Substitute $$x_H$$ and $$y_H$$:

$$$ y_H - (a^2 + 1)x_H = \frac{3(a - 1)^2}{2} - (a^2 + 1) \cdot \frac{3(a + 1)^2}{2} = \frac{3}{2} \left[ (a - 1)^2 - (a^2 + 1)(a + 1)^2 \right] $$$

Expand:

$$$ (a - 1)^2 = a^2 - 2a + 1 $$$

$$$ (a + 1)^2 = a^2 + 2a + 1 $$$

$$$ (a^2 + 1)(a + 1)^2 = (a^2 + 1)(a^2 + 2a + 1) = a^4 + 2a^3 + a^2 + a^2 + 2a + 1 = a^4 + 2a^3 + 2a^2 + 2a + 1 $$$

So,

$$$ (a - 1)^2 - (a^2 + 1)(a + 1)^2 = (a^2 - 2a + 1) - (a^4 + 2a^3 + 2a^2 + 2a + 1) = -a^4 - 2a^3 - a^2 - 4a $$$

This is not zero for all $$a$$, so Option A is incorrect.

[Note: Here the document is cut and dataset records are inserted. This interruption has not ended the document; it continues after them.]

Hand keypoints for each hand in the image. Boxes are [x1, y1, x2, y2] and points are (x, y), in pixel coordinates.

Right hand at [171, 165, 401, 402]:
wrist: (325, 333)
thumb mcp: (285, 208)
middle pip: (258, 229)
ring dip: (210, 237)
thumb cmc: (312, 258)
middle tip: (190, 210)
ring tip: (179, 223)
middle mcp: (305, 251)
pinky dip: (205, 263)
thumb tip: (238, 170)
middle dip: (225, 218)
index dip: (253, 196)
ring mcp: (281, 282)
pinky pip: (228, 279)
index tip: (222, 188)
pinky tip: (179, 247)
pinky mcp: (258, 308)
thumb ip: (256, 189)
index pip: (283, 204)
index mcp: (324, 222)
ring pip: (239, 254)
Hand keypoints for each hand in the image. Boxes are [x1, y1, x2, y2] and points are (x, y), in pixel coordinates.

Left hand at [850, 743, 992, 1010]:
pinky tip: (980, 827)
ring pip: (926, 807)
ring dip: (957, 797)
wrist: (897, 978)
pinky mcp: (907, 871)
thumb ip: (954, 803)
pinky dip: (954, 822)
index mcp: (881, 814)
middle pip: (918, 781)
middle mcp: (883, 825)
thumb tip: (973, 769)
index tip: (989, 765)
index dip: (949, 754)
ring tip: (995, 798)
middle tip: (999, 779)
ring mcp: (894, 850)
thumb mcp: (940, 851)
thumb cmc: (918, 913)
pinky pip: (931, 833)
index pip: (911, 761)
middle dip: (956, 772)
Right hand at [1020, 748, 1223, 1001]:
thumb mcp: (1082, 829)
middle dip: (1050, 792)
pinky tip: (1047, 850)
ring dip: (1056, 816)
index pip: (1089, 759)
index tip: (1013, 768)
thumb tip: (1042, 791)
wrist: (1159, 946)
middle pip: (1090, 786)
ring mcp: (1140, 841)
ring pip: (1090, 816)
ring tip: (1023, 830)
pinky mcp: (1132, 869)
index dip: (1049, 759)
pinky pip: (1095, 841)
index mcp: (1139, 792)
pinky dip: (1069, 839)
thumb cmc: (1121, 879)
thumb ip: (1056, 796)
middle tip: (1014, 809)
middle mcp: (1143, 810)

Option B: $$y - 2a x = 0$$

Substitute $$x_H$$ and $$y_H$$:

$$$ y_H - 2a x_H = \frac{3(a - 1)^2}{2} - 2a \cdot \frac{3(a + 1)^2}{2} = \frac{3}{2} \left[ (a - 1)^2 - 2a (a + 1)^2 \right] $$$

Expand:

$$$ (a - 1)^2 = a^2 - 2a + 1 $$$

$$$ 2a (a + 1)^2 = 2a (a^2 + 2a + 1) = 2a^3 + 4a^2 + 2a $$$

So,

$$$ (a - 1)^2 - 2a (a + 1)^2 = (a^2 - 2a + 1) - (2a^3 + 4a^2 + 2a) = -2a^3 - 3a^2 - 4a + 1 $$$

This is not zero for all $$a$$, so Option B is incorrect.

Option C: $$y + x = 0$$

Substitute $$x_H$$ and $$y_H$$:

$$$ y_H + x_H = \frac{3(a - 1)^2}{2} + \frac{3(a + 1)^2}{2} = \frac{3}{2} \left[ (a - 1)^2 + (a + 1)^2 \right] $$$

Expand:

$$$ (a - 1)^2 + (a + 1)^2 = (a^2 - 2a + 1) + (a^2 + 2a + 1) = 2a^2 + 2 $$$

So,

$$$ \frac{3}{2} \times (2a^2 + 2) = 3(a^2 + 1) $$$

This equals zero only if $$a^2 + 1 = 0$$, which is not true for real $$a$$, so Option C is incorrect.

Option D: $$(a - 1)^2 x - (a + 1)^2 y = 0$$

Substitute $$x_H$$ and $$y_H$$:

$$$ (a - 1)^2 x_H - (a + 1)^2 y_H = (a - 1)^2 \cdot \frac{3(a + 1)^2}{2} - (a + 1)^2 \cdot \frac{3(a - 1)^2}{2} $$$

Factor out $$\frac{3}{2}$$:

$$$ = \frac{3}{2} (a - 1)^2 (a + 1)^2 - \frac{3}{2} (a + 1)^2 (a - 1)^2 = 0 $$$

This is identically zero for all $$a \neq 0$$, so the orthocentre $$H$$ lies on this line for any $$a$$.

Hence, the correct answer is Option D.